Figure 4. Direct conversion of adult mouse cardiac fibroblasts (CFs) to iCMs.

Conversion efficiency to iCMs increases in yield with increasing concentration of SB (A). Direct conversion of CFs to iCMs is reduced with addition of TGFβ1 (black, HNGMT+T1) and TGFβ2 (black, HNGMT+T2) to the culture medium, but not Activin A (black, HNGMT+AA). Addition of SB (grey) increases the yield of iCMs generated in the presence of TGFβ1 (grey, HNGMT+T1) and TGFβ2 (grey, HNGMT+T2 and Activin A (grey, HNGMT+AA) (B). Immunostaining for αActinin (red) and DAPI (blue) demonstrate increased sarcomeric structure with SB treatment for HNGMT+T1 (C). ** indicates p<0.01 compared to HNGMT+DMSO control.

Figure 5. Evaluation of gene expression changes in MEFs and CFs during conversion with and without SB.

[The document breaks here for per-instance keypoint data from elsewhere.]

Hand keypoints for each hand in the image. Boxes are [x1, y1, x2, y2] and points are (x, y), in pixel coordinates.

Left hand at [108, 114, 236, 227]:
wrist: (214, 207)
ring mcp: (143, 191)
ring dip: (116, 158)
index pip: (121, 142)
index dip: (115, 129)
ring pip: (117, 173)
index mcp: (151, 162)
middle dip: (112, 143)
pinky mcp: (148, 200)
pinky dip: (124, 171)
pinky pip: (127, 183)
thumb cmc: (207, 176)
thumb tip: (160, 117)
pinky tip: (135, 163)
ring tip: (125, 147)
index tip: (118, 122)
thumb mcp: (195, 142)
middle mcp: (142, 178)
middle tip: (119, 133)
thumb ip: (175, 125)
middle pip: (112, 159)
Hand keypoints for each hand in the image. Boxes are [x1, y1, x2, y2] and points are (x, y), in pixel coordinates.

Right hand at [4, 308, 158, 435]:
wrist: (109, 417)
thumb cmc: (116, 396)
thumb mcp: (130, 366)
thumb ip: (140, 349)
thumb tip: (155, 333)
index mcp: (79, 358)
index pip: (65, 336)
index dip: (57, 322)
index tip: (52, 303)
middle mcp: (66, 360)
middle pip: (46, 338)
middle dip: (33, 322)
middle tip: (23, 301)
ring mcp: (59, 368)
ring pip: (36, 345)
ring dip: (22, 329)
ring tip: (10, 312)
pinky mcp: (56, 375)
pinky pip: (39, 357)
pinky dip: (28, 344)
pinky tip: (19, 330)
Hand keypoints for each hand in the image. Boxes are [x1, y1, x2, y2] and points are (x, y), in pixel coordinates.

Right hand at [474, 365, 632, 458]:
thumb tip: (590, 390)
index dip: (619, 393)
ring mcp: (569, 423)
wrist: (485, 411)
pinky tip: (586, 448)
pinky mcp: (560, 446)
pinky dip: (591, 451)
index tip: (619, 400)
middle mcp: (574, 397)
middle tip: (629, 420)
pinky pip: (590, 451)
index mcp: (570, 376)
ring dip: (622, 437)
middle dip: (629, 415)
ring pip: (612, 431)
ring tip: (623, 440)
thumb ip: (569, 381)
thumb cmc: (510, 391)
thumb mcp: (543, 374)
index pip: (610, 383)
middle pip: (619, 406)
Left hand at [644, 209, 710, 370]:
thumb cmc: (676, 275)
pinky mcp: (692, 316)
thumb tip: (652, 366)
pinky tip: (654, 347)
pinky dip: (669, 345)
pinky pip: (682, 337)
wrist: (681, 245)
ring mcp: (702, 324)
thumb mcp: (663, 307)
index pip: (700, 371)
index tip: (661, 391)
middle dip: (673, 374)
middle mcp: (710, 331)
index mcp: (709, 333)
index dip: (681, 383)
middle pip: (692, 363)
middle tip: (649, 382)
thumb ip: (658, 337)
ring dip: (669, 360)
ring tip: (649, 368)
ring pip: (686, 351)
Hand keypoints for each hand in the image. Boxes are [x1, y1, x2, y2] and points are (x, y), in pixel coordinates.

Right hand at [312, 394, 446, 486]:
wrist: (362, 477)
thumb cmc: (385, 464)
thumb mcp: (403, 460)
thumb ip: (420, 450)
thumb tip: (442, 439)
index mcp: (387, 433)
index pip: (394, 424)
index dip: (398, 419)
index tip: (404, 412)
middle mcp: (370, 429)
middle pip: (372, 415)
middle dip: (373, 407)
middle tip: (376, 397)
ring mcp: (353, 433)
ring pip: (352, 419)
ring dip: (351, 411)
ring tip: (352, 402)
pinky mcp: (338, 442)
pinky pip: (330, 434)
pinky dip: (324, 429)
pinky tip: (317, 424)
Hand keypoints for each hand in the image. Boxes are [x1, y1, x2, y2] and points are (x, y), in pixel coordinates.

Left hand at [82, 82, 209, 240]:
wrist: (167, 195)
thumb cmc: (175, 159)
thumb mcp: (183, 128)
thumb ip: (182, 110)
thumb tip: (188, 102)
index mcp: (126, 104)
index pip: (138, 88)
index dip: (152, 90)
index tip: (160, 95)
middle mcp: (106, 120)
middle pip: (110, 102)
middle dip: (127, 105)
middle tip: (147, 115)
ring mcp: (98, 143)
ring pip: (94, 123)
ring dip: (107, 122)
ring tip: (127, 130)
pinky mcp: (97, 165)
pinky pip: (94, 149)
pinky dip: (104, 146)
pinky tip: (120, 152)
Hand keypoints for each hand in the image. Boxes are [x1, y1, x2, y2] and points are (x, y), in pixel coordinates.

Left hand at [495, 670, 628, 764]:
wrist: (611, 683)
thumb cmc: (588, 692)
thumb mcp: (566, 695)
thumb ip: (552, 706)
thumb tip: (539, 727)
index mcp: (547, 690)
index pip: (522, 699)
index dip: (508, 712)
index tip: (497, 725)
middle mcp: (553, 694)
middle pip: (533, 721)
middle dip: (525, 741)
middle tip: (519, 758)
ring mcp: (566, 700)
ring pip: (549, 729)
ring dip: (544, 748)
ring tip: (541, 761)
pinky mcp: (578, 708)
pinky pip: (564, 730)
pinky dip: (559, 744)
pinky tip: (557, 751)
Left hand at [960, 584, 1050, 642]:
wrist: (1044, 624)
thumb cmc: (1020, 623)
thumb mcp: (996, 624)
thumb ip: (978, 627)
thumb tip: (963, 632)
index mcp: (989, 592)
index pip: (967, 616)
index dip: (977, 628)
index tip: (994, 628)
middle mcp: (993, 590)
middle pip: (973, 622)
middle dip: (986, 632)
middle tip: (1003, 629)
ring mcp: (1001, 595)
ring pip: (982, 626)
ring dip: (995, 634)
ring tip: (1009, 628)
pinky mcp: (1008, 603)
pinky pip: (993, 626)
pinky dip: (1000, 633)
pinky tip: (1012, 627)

Heatmap depicting the 49 and 38 genes up-regulated and down-regulated, respecively exclusively in MEFs for HNGMT + SB versus HNGMT+DMSO as well as the expression of the same genes in CFs (A). Venn diagrams demonstrating the overlap of 19 genes up-regulated HNGMT+SB for both MEFs and CFs as well as the 11 genes down-regulated in HNGMT+SB for both MEFs and CFs (B). The top five groups by p-value from as identified by functional analysis of the 19 commonly up-regulated and 11 commonly down-regulated genes in both MEFs and CFs for HNGMT+SB treatment (C). Quantitative RT-PCR results for genes identified to be involved in development of cardiac muscle and up-regulated by both MEFs and CFs (Bmp2, Pln, Ppargc1a, and Tgfbr3), or MEFs (Myh6 and Myocd), or down-regulated in both MEFs and CFs (Adamtsl2) (D). * indicates p<0.05 compared to the HNGMT+DMSO control for that gene and cell type by Students t-test.